Minimal round-trips: complex multi-step workflows execute in one request
Full programming power: conditionals, loops, error handling, data transformation
TypeScript support with type safety (auto-transpiled via esbuild)
Sandboxed execution: no filesystem or network access, timeout enforcement
Tool catalog in description means no separate search step needed

Cons:

Requires the AI model to write correct JavaScript/TypeScript code
Debugging is harder: errors come from inside the sandbox, not from MCP tool calls
Higher latency per request (VM startup + multiple sequential tool calls)
Must be explicitly enabled ("enable_code_execution": true)
Not all AI models are equally good at writing code for tool orchestration

When to use:

Workflows that chain 2+ tool calls with data dependencies between them
Batch operations (e.g., "for each repo, check CI status and create issue if failing")
Complex conditional logic that would require many round-trips in other modes
Data transformation pipelines (fetch from one tool, transform, send to another)

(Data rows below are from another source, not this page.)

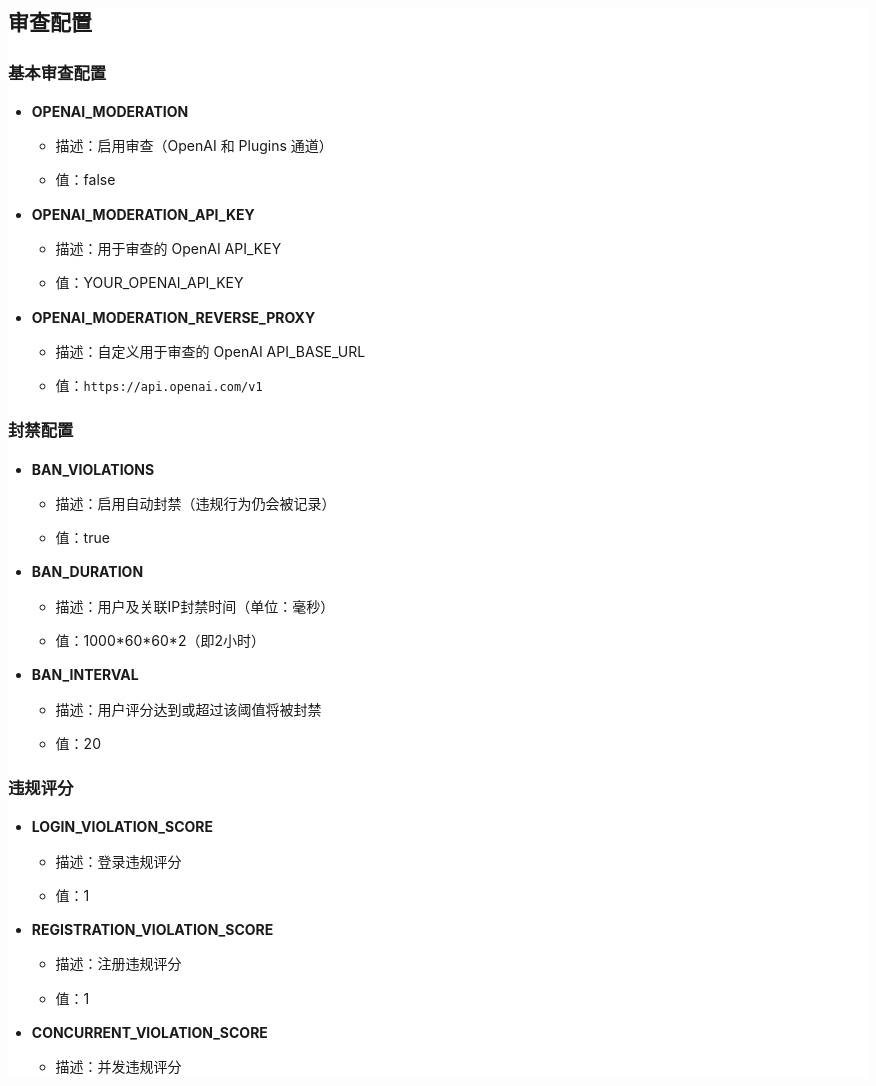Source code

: ## 审查配置

### **基本审查配置**

-   **OPENAI_MODERATION**
    
    -   描述：启用审查（OpenAI 和 Plugins 通道）
        
    -   值：false
    
-   **OPENAI_MODERATION_API_KEY**
    
    -   描述：用于审查的 OpenAI API_KEY
        
    -   值：YOUR_OPENAI_API_KEY
    
-   **OPENAI_MODERATION_REVERSE_PROXY**
    
    -   描述：自定义用于审查的 OpenAI API_BASE_URL
        
    -   值：`https://api.openai.com/v1`
        

### **封禁配置**

-   **BAN_VIOLATIONS**
    
    -   描述：启用自动封禁（违规行为仍会被记录）
        
    -   值：true
    
-   **BAN_DURATION**
    
    -   描述：用户及关联IP封禁时间（单位：毫秒）
        
    -   值：1000\*60\*60\*2（即2小时）
    
-   **BAN_INTERVAL**
    
    -   描述：用户评分达到或超过该阈值将被封禁
        
    -   值：20
        

### **违规评分**

-   **LOGIN_VIOLATION_SCORE**
    
    -   描述：登录违规评分
        
    -   值：1
    
-   **REGISTRATION_VIOLATION_SCORE**
    
    -   描述：注册违规评分
        
    -   值：1
    
-   **CONCURRENT_VIOLATION_SCORE**
    
    -   描述：并发违规评分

Note: Code execution must be enabled in config ("enable_code_execution": true). If disabled, the code_execution tool appears but returns an error message directing the user to enable it.

Choosing the Right Mode

Factor	retrieve_tools	direct	code_execution
Token cost	Low (only matched tools)	High (all tools)	Medium (catalog in description)
Round-trips per task	2 (search + call)	1 (direct call)	1 (code handles all)
Max practical tools	500+	~50	500+
Setup complexity	None (default)	None	Requires enablement
Model requirements	Any modern LLM	Any LLM	Code-capable LLM
Audit granularity	High (intent metadata)	Medium (annotations)	Medium (code logged)
IDE auto-approve	Per-variant rules	Per-tool rules	Single rule

Viewing Current Routing Mode

CLI

bash

# Status command shows routing mode
mcpproxy status

# Doctor command shows routing mode in Security Features section
mcpproxy doctor

REST API

bash

# Get routing mode info
curl -H "X-API-Key: your-key" http://127.0.0.1:8080/api/v1/routing

# Response:
{
  "routing_mode": "retrieve_tools",
  "description": "BM25 search via retrieve_tools + call_tool variants (default)",
  "endpoints": {
    "default": "/mcp",
    "direct": "/mcp/all",
    "code_execution": "/mcp/code",
    "retrieve_tools": "/mcp/call"
  },
  "available_modes": ["retrieve_tools", "direct", "code_execution"]
}

bash

# Status endpoint also includes routing_mode
curl -H "X-API-Key: your-key" http://127.0.0.1:8080/api/v1/status

Changing Routing Mode

Edit ~/.mcpproxy/mcp_config.json:
json
```
{
  "routing_mode": "direct"
}
```
Restart MCPProxy:
bash
```
pkill mcpproxy
mcpproxy serve
```

The routing mode is applied at startup and determines which MCP server instance handles the default /mcp endpoint. Dedicated endpoints (/mcp/all, /mcp/code, /mcp/call) are always available regardless of the configured mode.

Tool Refresh

When upstream servers connect, disconnect, or update their tools:

Direct mode: Tool list is automatically rebuilt. The AI client receives a notifications/tools/list_changed notification.
Code execution mode: The tool catalog in the code_execution description is refreshed.
Retrieve tools mode: The BM25 search index is updated.

Security Considerations

Direct mode exposes all tools upfront, which increases the initial token cost but simplifies the interaction. Use agent tokens with server restrictions to limit exposure.
Retrieve tools mode is the most secure by default because AI agents only see tools matching their search query.
Code execution mode requires explicit enablement (enable_code_execution: true) and runs code in a sandboxed JavaScript VM with no filesystem or network access.
All modes respect server quarantine, tool-level quarantine, and agent token permissions.